** Work instruction 1 **
Answer these questions from the Eucarta amethystina text:
(a) What is the moth's wingspan?
(b) In which months are adults on wing?
(c) In what stage does the species overwinter?
** Work instruction 2 **
Decide whether each statement agrees with the Eucarta amethystina text:
(a) The moth was first described in 1803.
(b) The hindwing is olive green suffused with rosy pink.
(c) The East Asiatic form is brighter than the European form.
** Work instruction 3 **
Copy the Eucarta amethystina text word for word from "The larvae feed" to "the pupal stage.".

** Document excerpt **
Eucarta amethystina is a moth in the family Noctuidae first described by Jacob Hübner in 1803. It is found in central Europe, east to Belarus, through the Ural to the Pacific Ocean.

The wingspan is 28–34 mm.

==Technical description and variation==

T. amethystina Hbn. (44 f). Forewing olive green suffused with rosy pink; the olive tints predominant in basal half of wing and along termen; basal and inner lines dark olive, edged with rosy pink, the former outwardly, the latter inwardly; outer line dark olive, dentate lunulate, almost lost in the rosy suffusion; stigmata rosy pink inlined with olive, the claviform and orbicular with white annuli, all 3 connected by a wedge-shaped pink mark below median, often suffused with olive; cell and space below it deep dark olive; submarginal line pinkish, indented on each fold; fringe olive and pink; hindwing pale grey, suffused with fuscous olive.; — the East Asiatic form, — subsp. austera subsp. nov. (44 f), — differs from the European in being much more sombre, the olive shading being stronger and greyer, and the rosy tints duller. — Larva green; dorsal line yellowish edged with deep green; subdorsal lines white; spiracular line broad, yellowish, sometimes tinged with red; spiracles black; feeding on the lower leaves of wild carrot and parsley.

==Biology==
Adults are on wing from June to August.

The larvae feed on Apiaceae species, including Laser trilobum, Silaum silaus, Peucedanum officinale and Daucus carota. Full-grown larvae are green. The species overwinters in the pupal stage.

[Stored data entries]
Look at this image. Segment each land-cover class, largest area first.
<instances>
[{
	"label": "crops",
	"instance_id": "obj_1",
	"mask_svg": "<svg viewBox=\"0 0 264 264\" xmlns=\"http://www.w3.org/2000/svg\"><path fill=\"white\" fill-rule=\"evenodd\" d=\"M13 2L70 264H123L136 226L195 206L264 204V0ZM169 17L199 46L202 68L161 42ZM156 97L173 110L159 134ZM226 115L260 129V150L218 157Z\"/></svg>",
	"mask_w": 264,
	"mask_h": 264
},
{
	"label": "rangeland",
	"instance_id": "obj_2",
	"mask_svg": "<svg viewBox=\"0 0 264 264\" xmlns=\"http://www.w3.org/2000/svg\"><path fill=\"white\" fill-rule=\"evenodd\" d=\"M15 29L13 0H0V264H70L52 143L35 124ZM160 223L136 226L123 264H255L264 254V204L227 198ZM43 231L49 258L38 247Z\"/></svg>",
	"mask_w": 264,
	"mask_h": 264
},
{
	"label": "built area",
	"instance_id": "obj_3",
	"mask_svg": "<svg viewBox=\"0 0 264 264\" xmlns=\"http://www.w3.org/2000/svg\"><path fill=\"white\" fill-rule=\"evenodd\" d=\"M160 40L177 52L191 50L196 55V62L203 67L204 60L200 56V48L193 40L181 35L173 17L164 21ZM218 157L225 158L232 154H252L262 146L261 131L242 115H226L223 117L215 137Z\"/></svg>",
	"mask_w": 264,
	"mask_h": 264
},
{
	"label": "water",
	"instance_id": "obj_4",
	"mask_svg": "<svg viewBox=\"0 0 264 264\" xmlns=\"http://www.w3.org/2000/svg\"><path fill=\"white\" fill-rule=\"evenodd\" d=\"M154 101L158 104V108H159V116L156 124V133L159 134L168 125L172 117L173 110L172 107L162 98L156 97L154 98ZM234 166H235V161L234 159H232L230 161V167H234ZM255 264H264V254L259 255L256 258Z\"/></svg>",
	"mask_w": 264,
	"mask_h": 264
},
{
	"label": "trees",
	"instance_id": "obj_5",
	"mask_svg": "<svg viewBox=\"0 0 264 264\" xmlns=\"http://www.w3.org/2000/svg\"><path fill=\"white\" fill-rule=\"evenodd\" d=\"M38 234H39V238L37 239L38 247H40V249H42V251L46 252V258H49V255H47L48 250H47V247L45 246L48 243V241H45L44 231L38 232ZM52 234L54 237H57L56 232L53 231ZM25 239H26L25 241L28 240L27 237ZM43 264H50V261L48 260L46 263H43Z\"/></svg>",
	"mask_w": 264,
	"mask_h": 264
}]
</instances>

** Written reply 1 **
(a) 28–34 mm
(b) June to August
(c) The pupal stage

** Written reply 2 **
(a) Yes: "first described by Jacob Hübner in 1803"
(b) No: "hindwing pale grey, suffused with fuscous olive"
(c) No: "differs from the European in being much more sombre"

** Written reply 3 **
The larvae feed on Apiaceae species, including Laser trilobum, Silaum silaus, Peucedanum officinale and Daucus carota. Full-grown larvae are green. The species overwinters in the pupal stage.